Automatic register identification for the open web using multilingual deep learning
Erik Henriksson, Amanda Myntti, Saara Hellström, Anni Eskelinen, Selcen Erten-Johansson, Veronika Laippala
TL;DR
The study tackles automatic register identification over the open web in 16 languages by introducing the Multilingual CORE corpora with a 25-class CORE taxonomy and evaluating transformer-based multilingual classifiers. It demonstrates that hierarchical multi-label training yields strong performance (around 77–79% micro F1) and robust cross-lingual transfer, while data pruning can push results beyond 90% F1 on cleaner data. The work compares CORE with the simpler X-GENRE scheme, showing comparable performance but far richer granularity, and analyzes challenges posed by hybrids and labeling uncertainty.

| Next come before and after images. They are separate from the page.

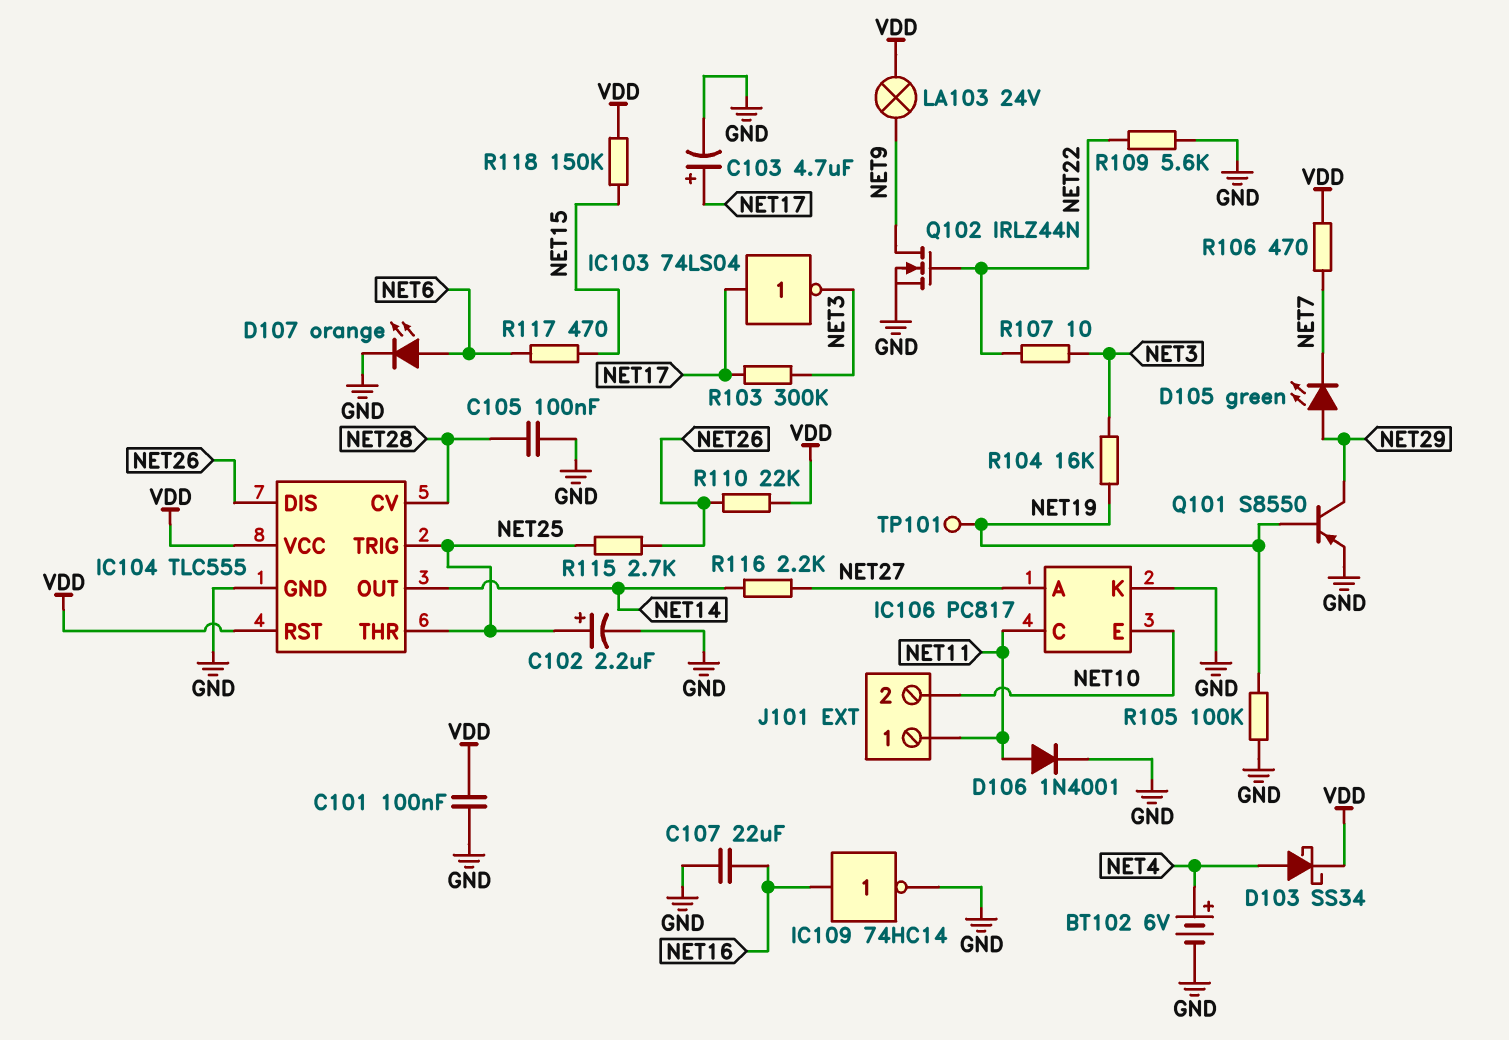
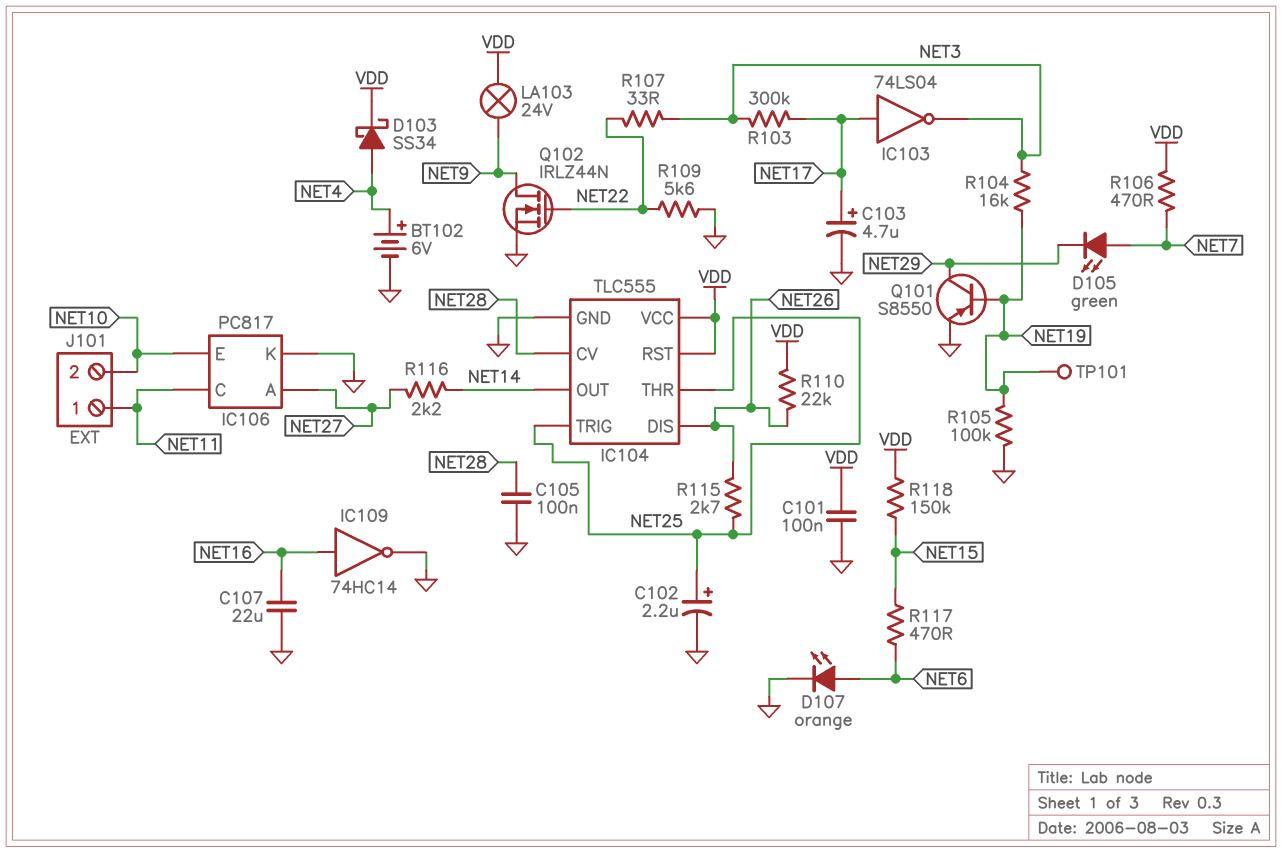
D105: LED green (A NET29, K NET7) -> LED green (A NET7, K NET29)
D106: diode 1N4001 (A NET11, K GND) -> none
R107: 10 (NET3, NET22) -> 33 (NET3, NET22)

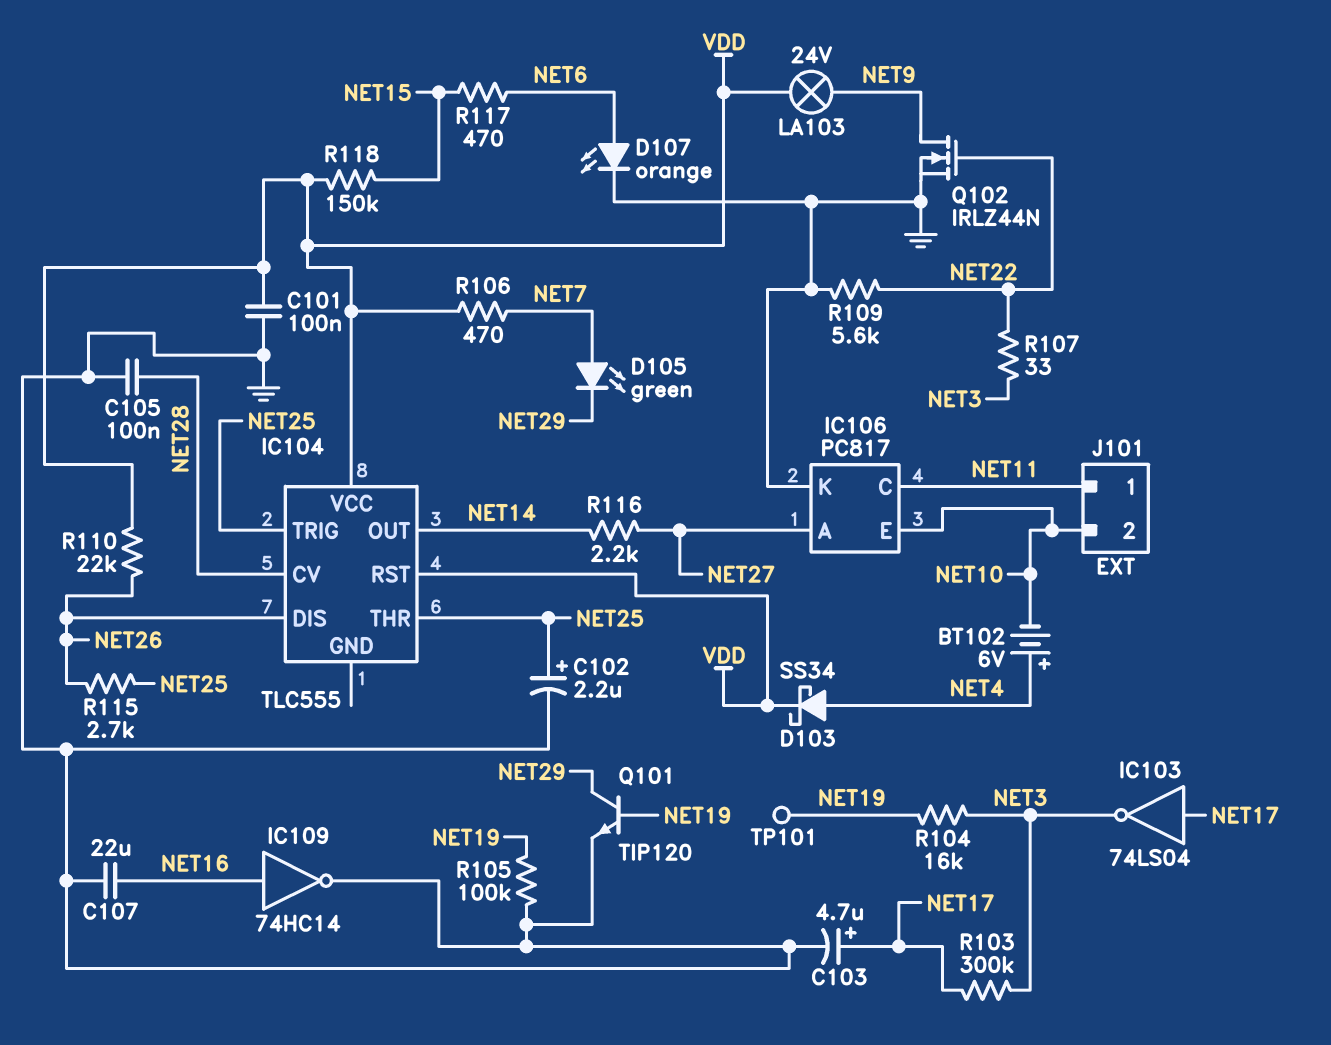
BT102: 6V (plus NET4, minus GND) -> 6V (plus NET4, minus NET10)
IC104 pin GND: GND -> none
Q101: PNP S8550 (B NET19, C NET29, E GND) -> NPN TIP120 (B NET19, C NET29, E GND)

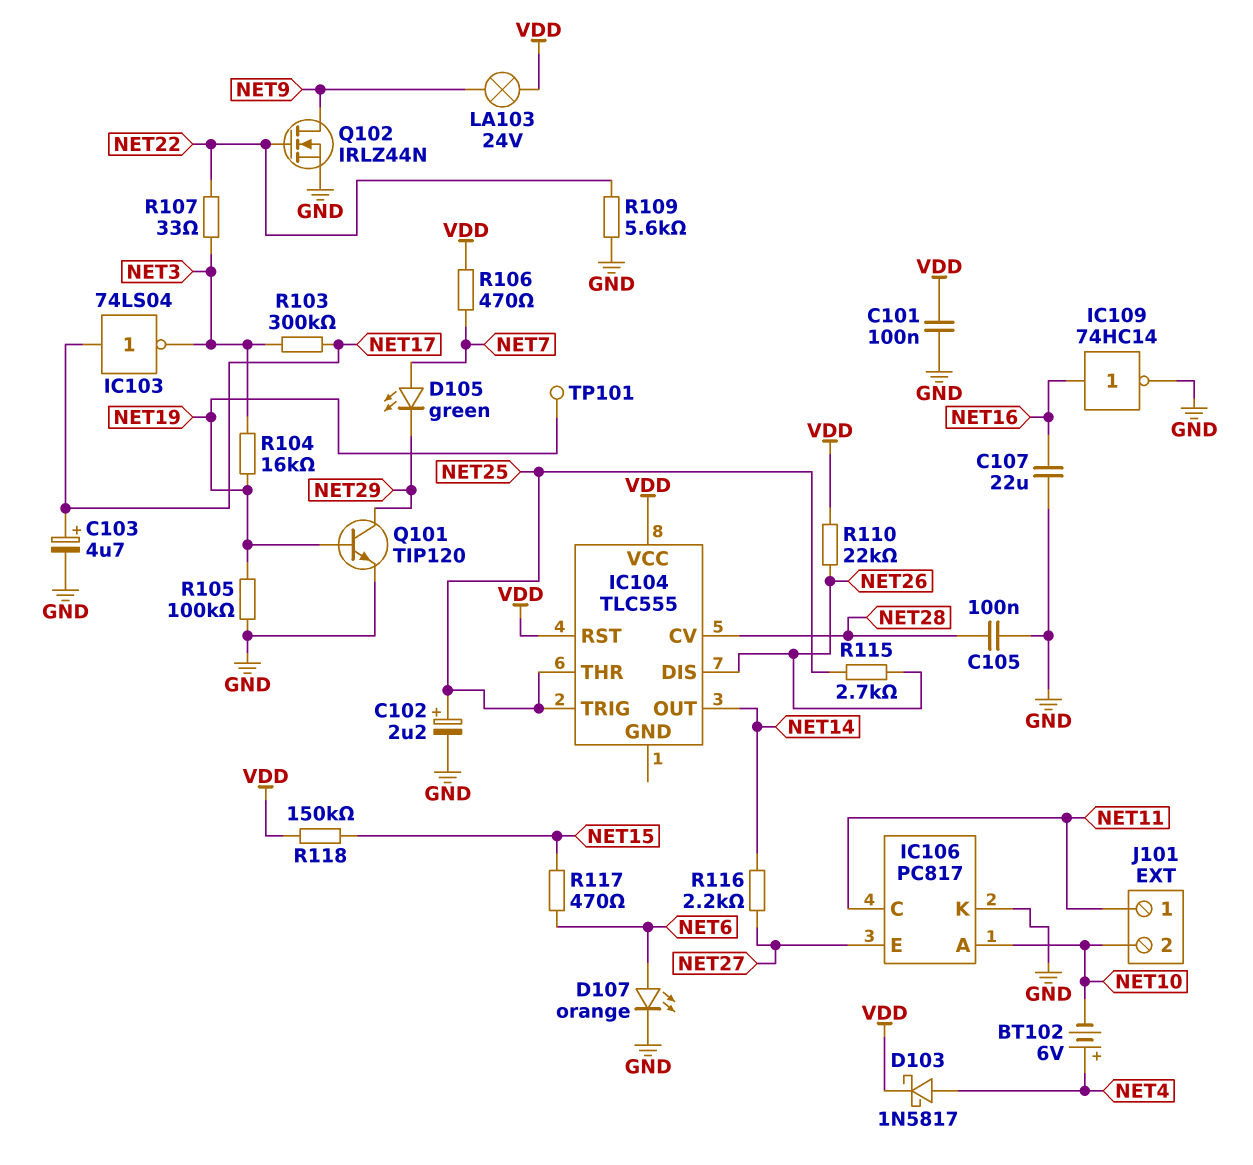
D103: schottky SS34 (A NET4, K VDD) -> schottky 1N5817 (A NET4, K VDD)
IC106 pin A: NET27 -> NET10
IC106 pin E: NET10 -> NET27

Practically, the approach supports improved metadata for web-scale NLP and more controlled, diverse training data for language technologies, especially benefiting low-resource languages, though zero-shot transfer remains imperfect. The findings offer guidance for data curation, model choice, and interpretability in multilingual web-register classification.
Abstract
This article presents multilingual deep learning models for identifying web registers -- text varieties such as news reports and discussion forums -- across 16 languages. We introduce the Multilingual CORE corpora, which contain over 72,000 documents annotated with a hierarchical taxonomy of 25 registers designed to cover the entire open web. Using multi-label classification, our best model achieves 79% F1 averaged across languages, matching or exceeding previous studies that used simpler classification schemes. This demonstrates that models can perform well even with a complex register scheme at multilingual scale. However, we observe a consistent performance ceiling across all models and configurations. When we remove documents with uncertain labels through data pruning, performance increases to over 90% F1, suggesting that this ceiling stems from inherent ambiguity in web registers rather than model limitations. Analysis of hybrid texts (those combining multiple registers) reveals that the main challenge lies not in classifying hybrids themselves, but in distinguishing hybrid from non-hybrid documents. Multilingual models consistently outperform monolingual ones, particularly for languages with limited training data. Zero-shot performance on unseen languages drops by an average of 7%, though this varies by language (3--8%), indicating that while registers share features across languages, they also retain language-specific characteristics.